--- Records for this exercise Enclosed Below ---

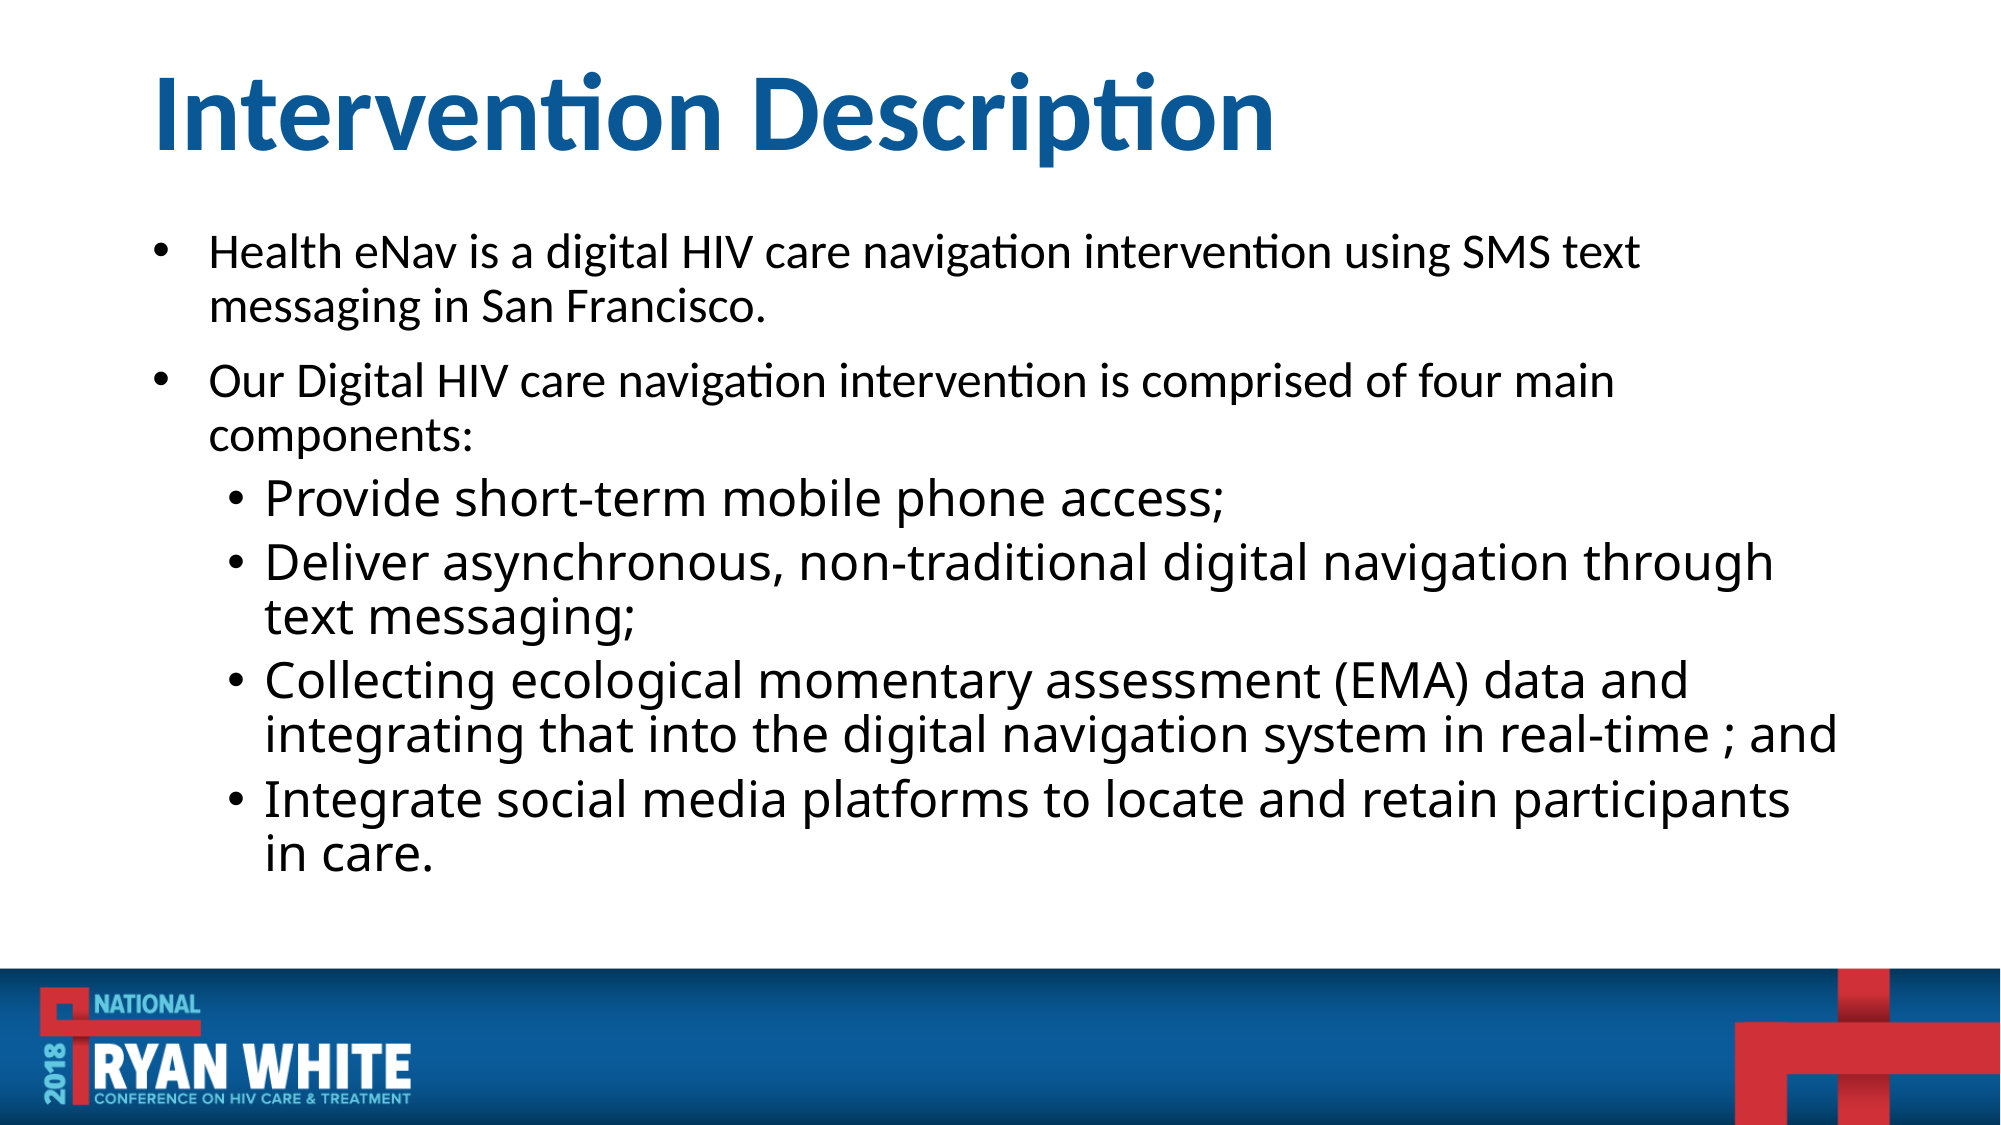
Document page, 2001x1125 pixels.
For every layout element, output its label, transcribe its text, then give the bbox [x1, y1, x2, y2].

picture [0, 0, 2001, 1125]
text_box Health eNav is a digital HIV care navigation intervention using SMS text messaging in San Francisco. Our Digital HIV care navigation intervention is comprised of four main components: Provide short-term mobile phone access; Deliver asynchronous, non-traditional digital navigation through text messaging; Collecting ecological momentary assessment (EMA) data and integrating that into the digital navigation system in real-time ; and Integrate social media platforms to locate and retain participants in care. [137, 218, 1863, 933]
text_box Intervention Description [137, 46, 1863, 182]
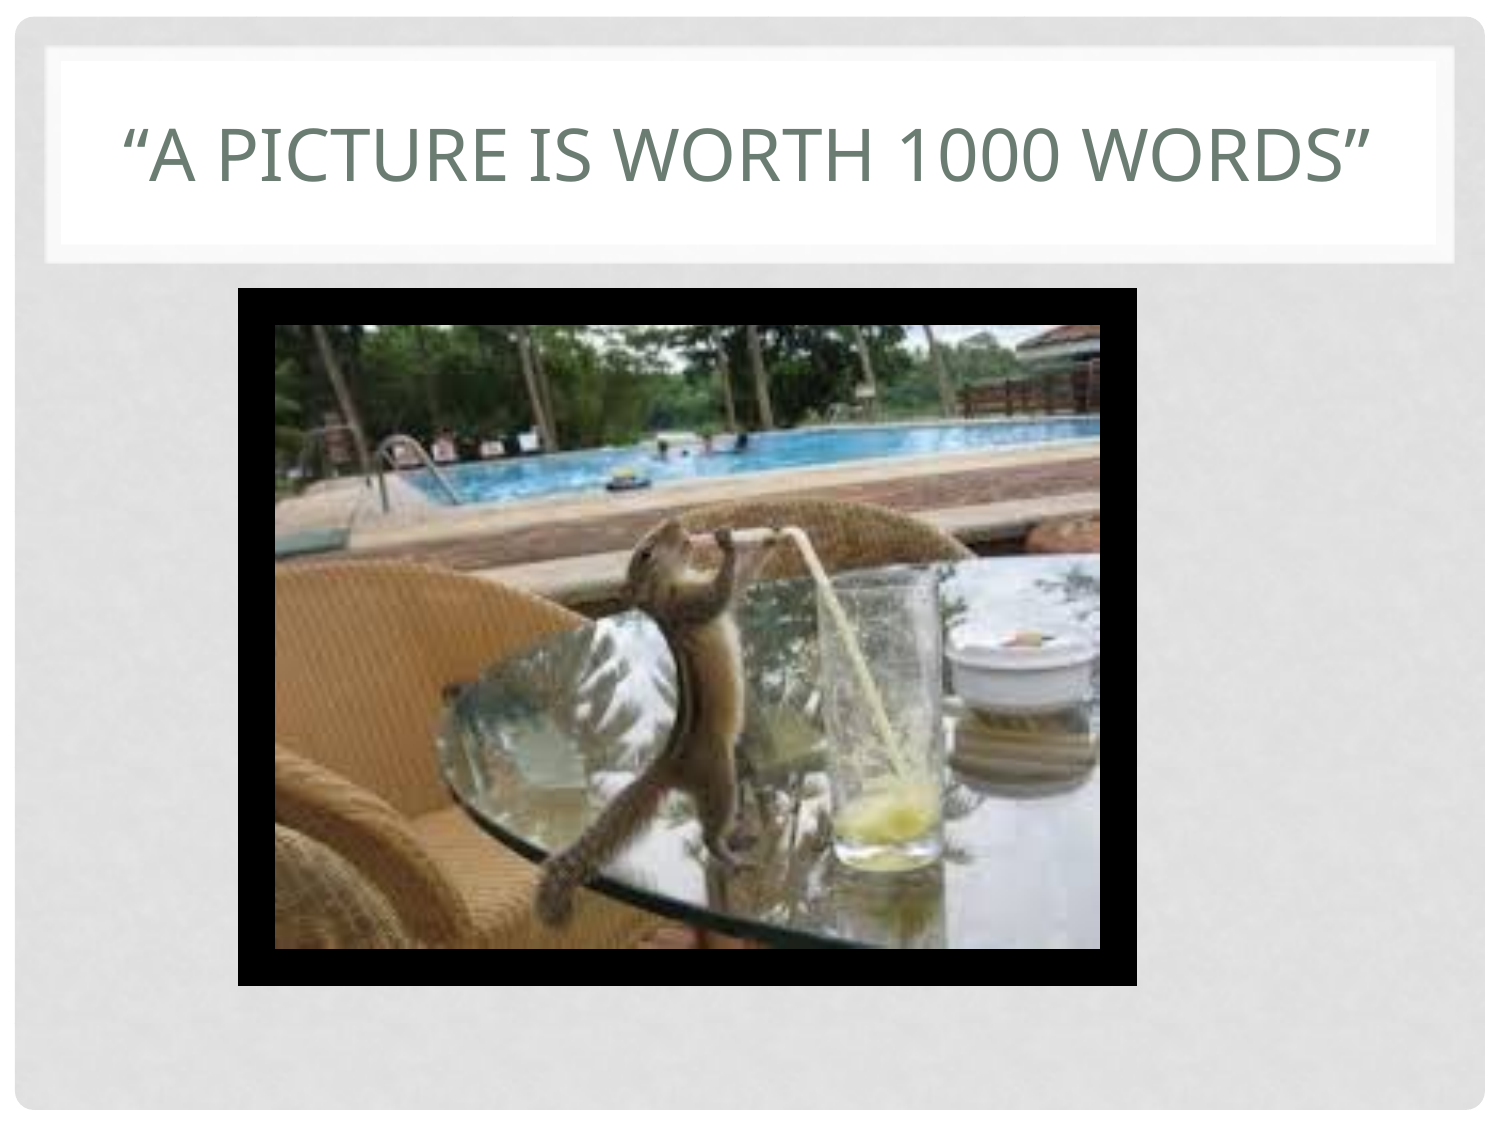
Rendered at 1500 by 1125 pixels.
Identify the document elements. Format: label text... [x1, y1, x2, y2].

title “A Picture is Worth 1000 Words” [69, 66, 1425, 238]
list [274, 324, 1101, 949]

--- End of Enclosed Records for this exercise ---

→ Work to be completed
Tell how many lines in the records above carry the word "pixels". Only the number should appear in the reply.

→ Completed exercise
2